Spark_ZenDei技術網路在線

Spark

-Advertisement-

Spark簡介官網地址：http://spark.apache.org/ Apache Spark is a fast and general engine for large-scale data processing. Speed Run programs up to 100x faster ...

Spark簡介

官網地址：http://spark.apache.org/

Apache Spark is a fast and general engine for large-scale data processing.

Speed

Run programs up to 100x faster than Hadoop MapReduce in memory, or 10x faster on disk.

　　Apache Spark has an advanced DAG execution engine that supports cyclic data flow and in-memory computing.

Ease of Use

Write applications quickly in Java, Scala, Python, R.

　　Spark offers over 80 high-level operators that make it easy to build parallel apps. And you can use it interactively from the Scala, Python and R shells.

Generality
Combine SQL, streaming, and complex analytics.

　　Spark powers a stack of libraries including SQL and DataFrames, MLlib for machine learning, GraphX, and Spark Streaming. You can combine these libraries seamlessly in the same application.

Runs Everywhere
Spark runs on Hadoop, Mesos, standalone, or in the cloud. It can access diverse data sources including HDFS, Cassandra, HBase, and S3.

　　You can run Spark using its standalone cluster mode, on EC2, on Hadoop YARN, or on Apache Mesos. Access data in HDFS, Cassandra, HBase, Hive, Tachyon, and any Hadoop data source.
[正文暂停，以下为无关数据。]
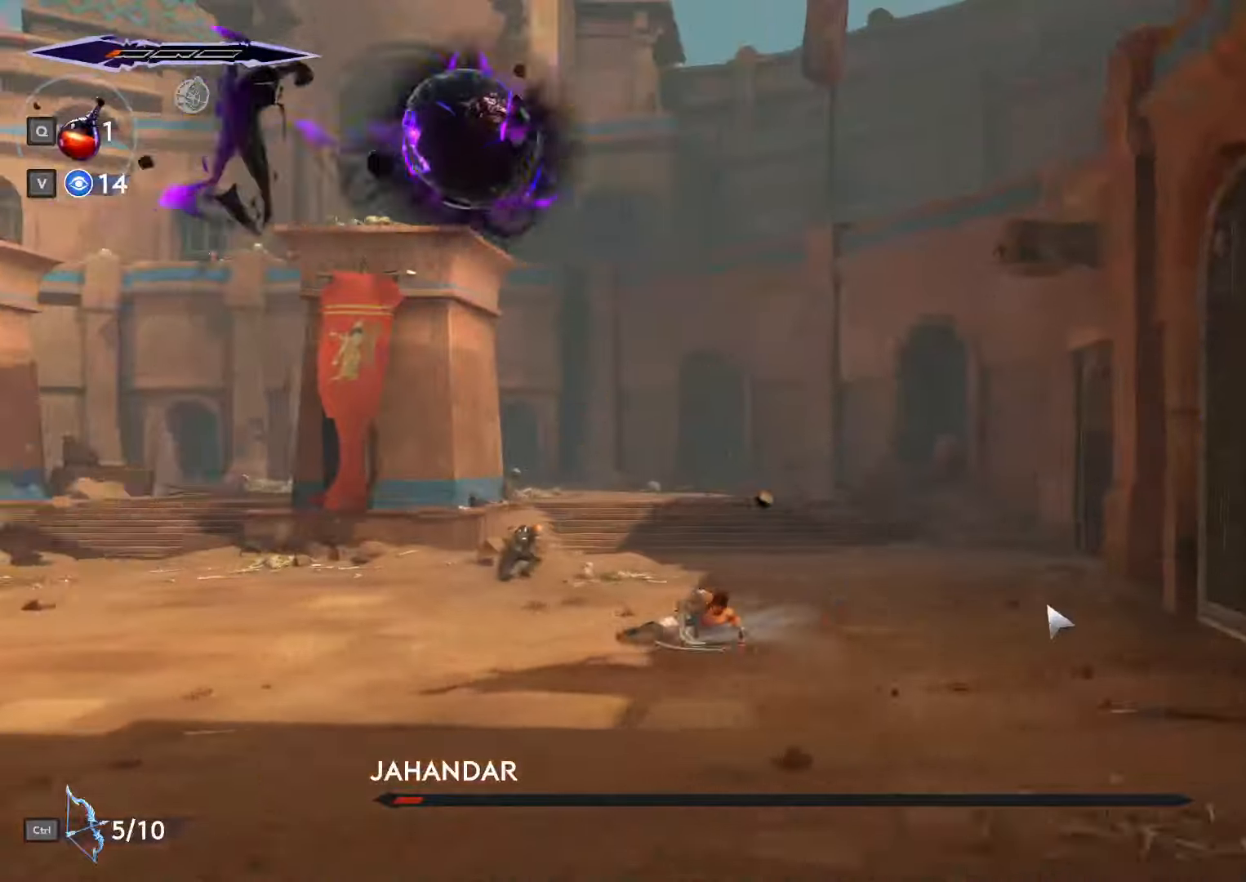
{"keys": ["a"], "mouse": [], "events": [[266, "shift_l", "up"]]}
官方文檔地址：http://spark.apache.org/docs/1.6.0/

安裝

下載：

Spark runs on Java 7+, Python 2.6+ and R 3.1+. For the Scala API, Spark 1.6.0 uses Scala 2.10. You will need to use a compatible Scala version (2.10.x).

spark版本：spark-1.6.0-bin-hadoop2.6.tgz

scala版本：scala-2.10.4.tgz

spark監控埠 :4040

安裝集群：

tar -xzvf spark-1.6.0-bin-hadoop2.6.tgz -C /usr/

修改解壓後的配置文件 /conf/spark-env.sh

export SPARK_MASTER_IP=node1
export SPARK_MASTER_PORT=7077
export SPARK_WORKER_CORES=1
export SPARK_WORKER_INSTANCES=1
export SPARK_WORKER_MEMORY=1024m
export SPARK_LOCAL_DIRS=/data/spark/dataDir
export HADOOP_CONF_DIR=/usr/hadoop-2.5.1/etc/hadoop

修改slaves文件

node2
node3

集群管理器類型有

Standalone

Apache Mesos

Hadoop Yarn

這裡介紹兩種方式 Standalone 和 Yarn

配置文件中的 HADOOP_CONF_DIR就是為了使用Yarn配置的

Standalone

啟動spark自身的管理器

spark/sbin/start-all.sh

運行測試腳本

standalone client模式

./bin/spark-submit --class org.apache.spark.examples.SparkPi --master spark://node1:7077 --executor-memory 512m --total-executor-cores 1 ./lib/spark-examples-1.6.0-hadoop2.6.0.jar  100

standalone cluster模式

./bin/spark-submit --class org.apache.spark.examples.SparkPi --master spark://node1:7077 --deploy-mode cluster --supervise --executor-memory 512M --total-executor-cores 1 ./lib/spark-examples-1.6.0-hadoop2.6.0.jar 100

查詢結果http://node1:4040 client模式通過4040查詢不到結果，在腳本執行結束後在終端就能看到結果。

Yarn

啟動hadoop集群, 由於使用Yarn不需要啟動spark

start-all.sh

運行測試腳本：

Yarn client模式

./bin/spark-submit --class org.apache.spark.examples.SparkPi --master yarn-client --executor-memory 512M --num-executors 1 ./lib/spark-examples-1.6.0-hadoop2.6.0.jar 100

Yarn cluster模式

./bin/spark-submit --class org.apache.spark.examples.SparkPi --master yarn-cluster --executor-memory 512m --num-executors 1 ./lib/spark-examples-1.6.0-hadoop2.6.0.jar 100

查詢執行結果 http://node1:8088 client模式通過8088查詢不到結果，在腳本執行結束後在終端就能看到結果。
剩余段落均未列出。